• Recorded information
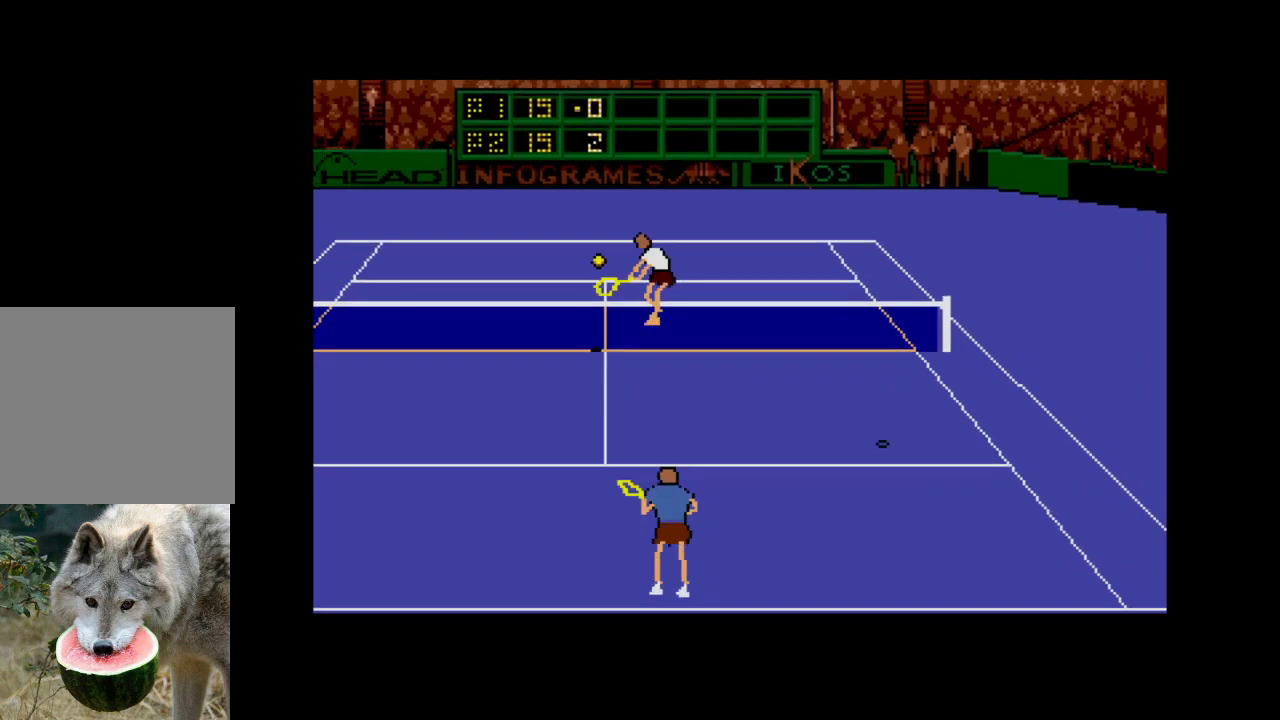
{"buttons": ["A", "DPAD_LEFT"], "right_stick": "center", "events": [[467, "DPAD_DOWN", "up"]]}
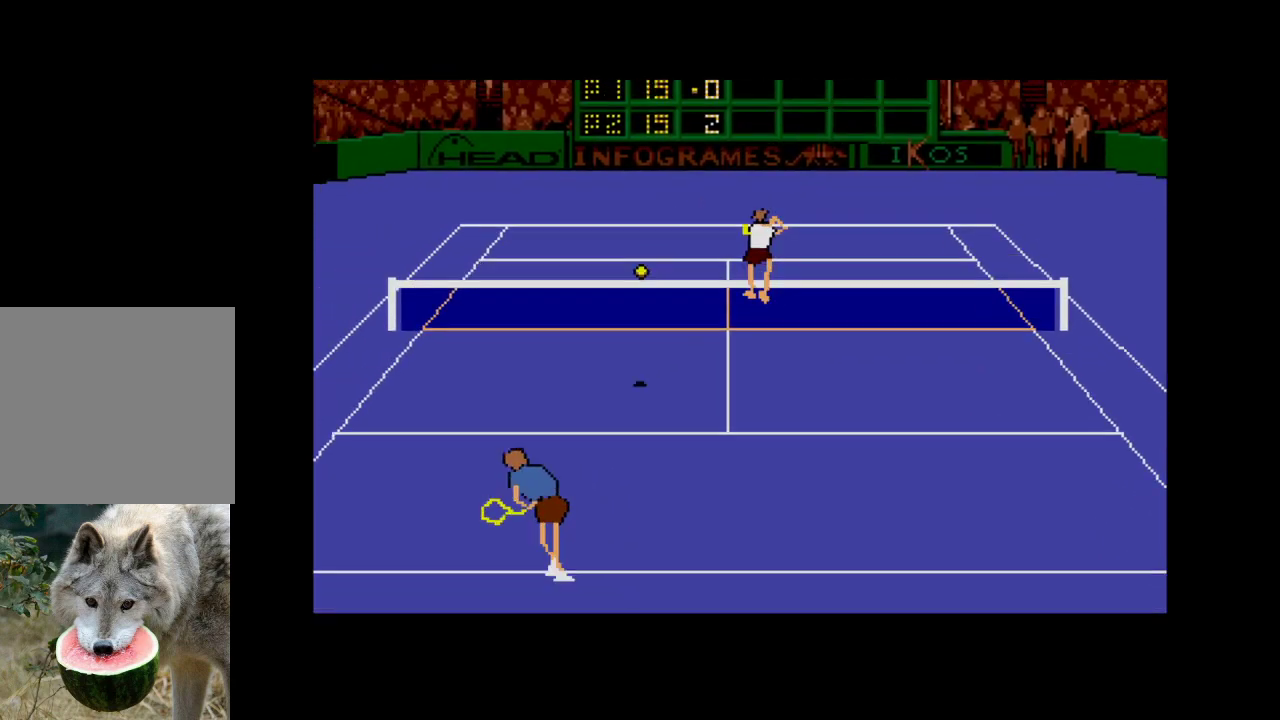
{"buttons": ["DPAD_UP", "DPAD_LEFT"], "right_stick": "center", "events": [[67, "A", "up"], [83, "DPAD_LEFT", "up"], [167, "DPAD_UP", "down"], [400, "DPAD_LEFT", "down"]]}
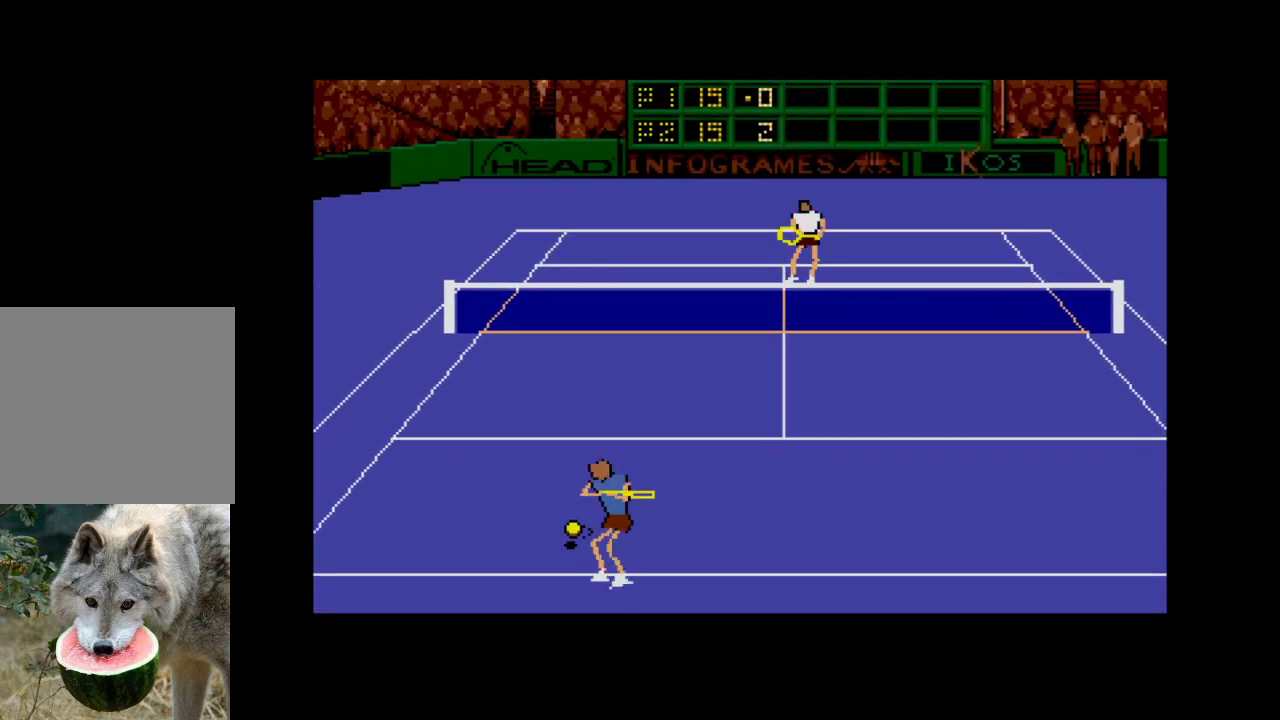
{"buttons": ["DPAD_DOWN"], "right_stick": "center", "events": [[317, "DPAD_LEFT", "up"], [333, "DPAD_UP", "up"], [367, "DPAD_DOWN", "down"], [367, "DPAD_RIGHT", "down"], [500, "DPAD_RIGHT", "up"]]}
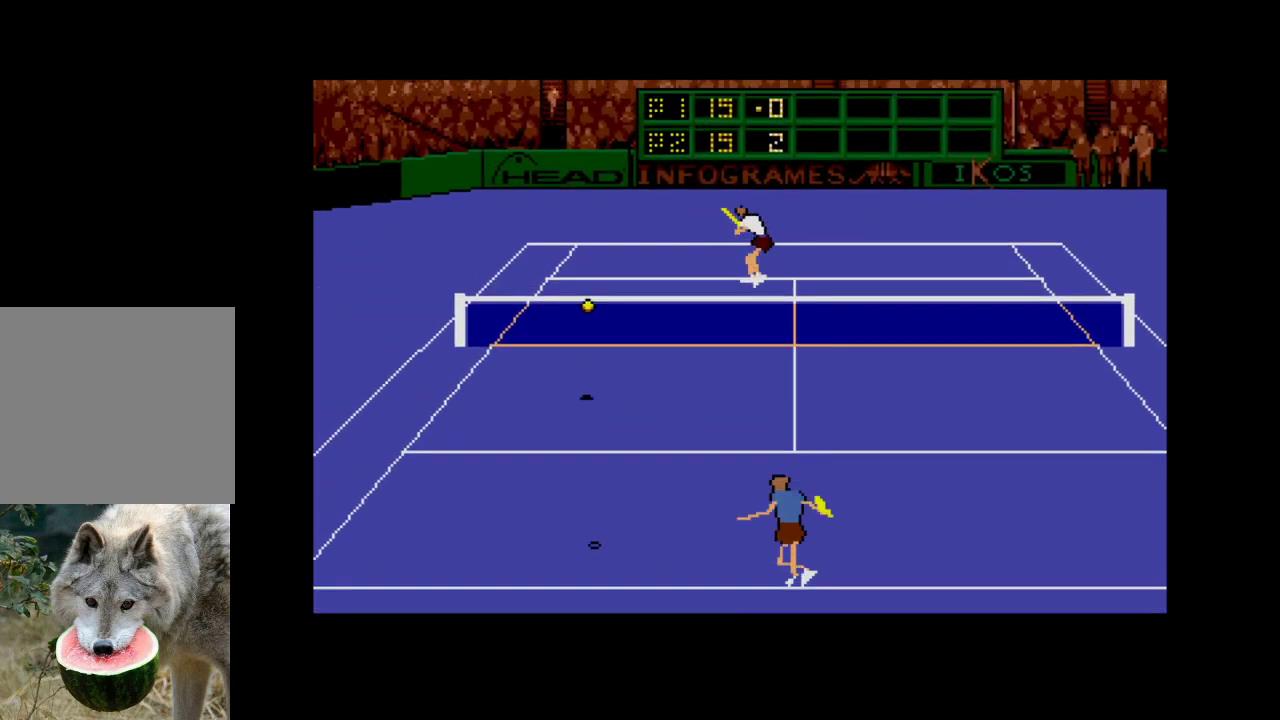
{"buttons": ["A", "DPAD_UP", "DPAD_RIGHT"], "right_stick": "center"}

• What to work on
Copy out every line of the listing that contains the string "events".

• Answer space
{"buttons": ["A", "DPAD_LEFT"], "right_stick": "center", "events": [[467, "DPAD_DOWN", "up"]]}
{"buttons": ["DPAD_UP", "DPAD_LEFT"], "right_stick": "center", "events": [[67, "A", "up"], [83, "DPAD_LEFT", "up"], [167, "DPAD_UP", "down"], [400, "DPAD_LEFT", "down"]]}
{"buttons": ["DPAD_DOWN"], "right_stick": "center", "events": [[317, "DPAD_LEFT", "up"], [333, "DPAD_UP", "up"], [367, "DPAD_DOWN", "down"], [367, "DPAD_RIGHT", "down"], [500, "DPAD_RIGHT", "up"]]}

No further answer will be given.